-------- Information provided --------
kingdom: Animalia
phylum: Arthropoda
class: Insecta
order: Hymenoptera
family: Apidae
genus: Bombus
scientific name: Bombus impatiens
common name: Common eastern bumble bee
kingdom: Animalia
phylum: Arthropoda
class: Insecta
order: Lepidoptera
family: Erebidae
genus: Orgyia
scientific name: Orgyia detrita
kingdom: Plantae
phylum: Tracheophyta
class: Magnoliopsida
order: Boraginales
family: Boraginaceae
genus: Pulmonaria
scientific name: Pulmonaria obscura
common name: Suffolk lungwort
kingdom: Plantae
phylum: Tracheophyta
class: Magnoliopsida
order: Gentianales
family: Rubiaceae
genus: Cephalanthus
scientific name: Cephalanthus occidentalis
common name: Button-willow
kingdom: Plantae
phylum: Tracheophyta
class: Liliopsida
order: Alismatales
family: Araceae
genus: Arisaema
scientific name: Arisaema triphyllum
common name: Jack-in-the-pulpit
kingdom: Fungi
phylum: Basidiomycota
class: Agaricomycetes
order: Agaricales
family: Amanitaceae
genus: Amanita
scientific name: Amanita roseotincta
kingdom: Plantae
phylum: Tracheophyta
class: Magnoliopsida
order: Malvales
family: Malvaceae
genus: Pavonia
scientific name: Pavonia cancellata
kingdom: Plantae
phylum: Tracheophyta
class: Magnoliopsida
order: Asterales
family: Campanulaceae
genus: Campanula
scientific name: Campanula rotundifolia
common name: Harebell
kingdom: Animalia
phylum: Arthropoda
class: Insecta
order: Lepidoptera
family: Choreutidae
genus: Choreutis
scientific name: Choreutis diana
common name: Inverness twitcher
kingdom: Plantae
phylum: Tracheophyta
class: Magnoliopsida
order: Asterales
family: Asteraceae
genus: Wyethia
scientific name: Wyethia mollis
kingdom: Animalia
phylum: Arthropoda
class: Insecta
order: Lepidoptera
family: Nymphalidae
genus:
--------
**Task to carry out:**
Format every line of all the rows above as a Markdown table with two columns, Line and Entry. Number the lines in order and leave out any blank lines.

**Final result:**
| Line | Entry |
|---|---|
| 1 | kingdom: Animalia |
| 2 | phylum: Arthropoda |
| 3 | class: Insecta |
| 4 | order: Hymenoptera |
| 5 | family: Apidae |
| 6 | genus: Bombus |
| 7 | scientific name: Bombus impatiens |
| 8 | common name: Common eastern bumble bee |
| 9 | kingdom: Animalia |
| 10 | phylum: Arthropoda |
| 11 | class: Insecta |
| 12 | order: Lepidoptera |
| 13 | family: Erebidae |
| 14 | genus: Orgyia |
| 15 | scientific name: Orgyia detrita |
| 16 | kingdom: Plantae |
| 17 | phylum: Tracheophyta |
| 18 | class: Magnoliopsida |
| 19 | order: Boraginales |
| 20 | family: Boraginaceae |
| 21 | genus: Pulmonaria |
| 22 | scientific name: Pulmonaria obscura |
| 23 | common name: Suffolk lungwort |
| 24 | kingdom: Plantae |
| 25 | phylum: Tracheophyta |
| 26 | class: Magnoliopsida |
| 27 | order: Gentianales |
| 28 | family: Rubiaceae |
| 29 | genus: Cephalanthus |
| 30 | scientific name: Cephalanthus occidentalis |
| 31 | common name: Button-willow |
| 32 | kingdom: Plantae |
| 33 | phylum: Tracheophyta |
| 34 | class: Liliopsida |
| 35 | order: Alismatales |
| 36 | family: Araceae |
| 37 | genus: Arisaema |
| 38 | scientific name: Arisaema triphyllum |
| 39 | common name: Jack-in-the-pulpit |
| 40 | kingdom: Fungi |
| 41 | phylum: Basidiomycota |
| 42 | class: Agaricomycetes |
| 43 | order: Agaricales |
| 44 | family: Amanitaceae |
| 45 | genus: Amanita |
| 46 | scientific name: Amanita roseotincta |
| 47 | kingdom: Plantae |
| 48 | phylum: Tracheophyta |
| 49 | class: Magnoliopsida |
| 50 | order: Malvales |
| 51 | family: Malvaceae |
| 52 | genus: Pavonia |
| 53 | scientific name: Pavonia cancellata |
| 54 | kingdom: Plantae |
| 55 | phylum: Tracheophyta |
| 56 | class: Magnoliopsida |
| 57 | order: Asterales |
| 58 | family: Campanulaceae |
| 59 | genus: Campanula |
| 60 | scientific name: Campanula rotundifolia |
| 61 | common name: Harebell |
| 62 | kingdom: Animalia |
| 63 | phylum: Arthropoda |
| 64 | class: Insecta |
| 65 | order: Lepidoptera |
| 66 | family: Choreutidae |
| 67 | genus: Choreutis |
| 68 | scientific name: Choreutis diana |
| 69 | common name: Inverness twitcher |
| 70 | kingdom: Plantae |
| 71 | phylum: Tracheophyta |
| 72 | class: Magnoliopsida |
| 73 | order: Asterales |
| 74 | family: Asteraceae |
| 75 | genus: Wyethia |
| 76 | scientific name: Wyethia mollis |
| 77 | kingdom: Animalia |
| 78 | phylum: Arthropoda |
| 79 | class: Insecta |
| 80 | order: Lepidoptera |
| 81 | family: Nymphalidae |
| 82 | genus: |